И наутро поздно разлепила почернелые, соленые веки, встала хозяйкой Долорес, ухватила пятерней рыжину позапутанных кос, огляделась – Ивана не видно было. Она испуганно закатала бельецо в комок, на стирку, покраснела гуще малины. Накинув на себя родимые тряпки, приладив изляпанный фартук, она направилась на кухню – постряпать, сварганить вкусное из невкусных суровых круп и картох. Вот и горшки уже парили и источали прорву запахов, вот уж и остывали под щитами крышек, а Ивана все не было. Солнце белым гвоздем вбилось в стиральную синеву зенита. Ивана не было. "Рыбачить пошел", – предположила Даша и села за стол, уперев подбородок в кулак. Медь кос горела в лучах.
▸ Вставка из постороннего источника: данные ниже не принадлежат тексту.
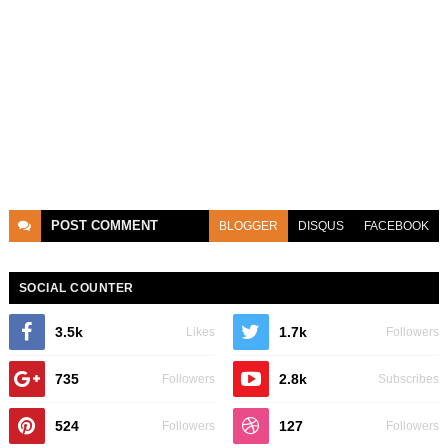
POST
COMMENT
BLOGGER
DISQUS
FACEBOOK
SOCIAL COUNTER
3.5k
1.7k
Likes
Followers
735
2.8k
Followers
Subscribes
524
127
Followers
Followers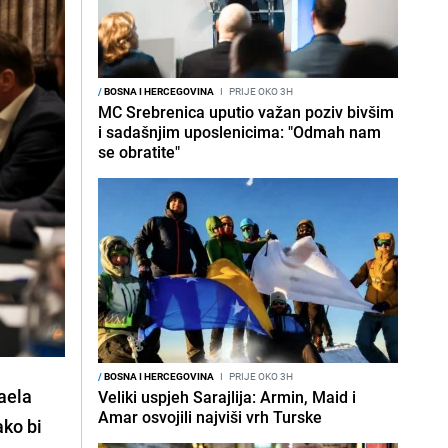
/
BOSNA I HERCEGOVINA
I
PRIJE OKO 3H
MC Srebrenica uputio važan poziv bivšim
i sadašnjim uposlenicima: "Odmah nam
se obratite"
/
BOSNA I HERCEGOVINA
I
PRIJE OKO 3H
aela
Veliki uspjeh Sarajlija: Armin, Maid i
Amar osvojili najviši vrh Turske
ako bi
Когда Солнце, став цвета Дашиных тугих кос, клонилось к закату, она не на шутку затревожилась. Она женой тосковала по нем, по муже, стершем себя с горизонта дня, словно плохую надпись. Где он? Ловит, охотится, – умирает?.. Жена, сохни, изводись по муже, никто тебе не поможет. Если он тебя любит – придет, приползет отовсюду, раненый, убитый, оставляя на снегу и льду длинный кровавый след. Мертвый притащится. Не плачь!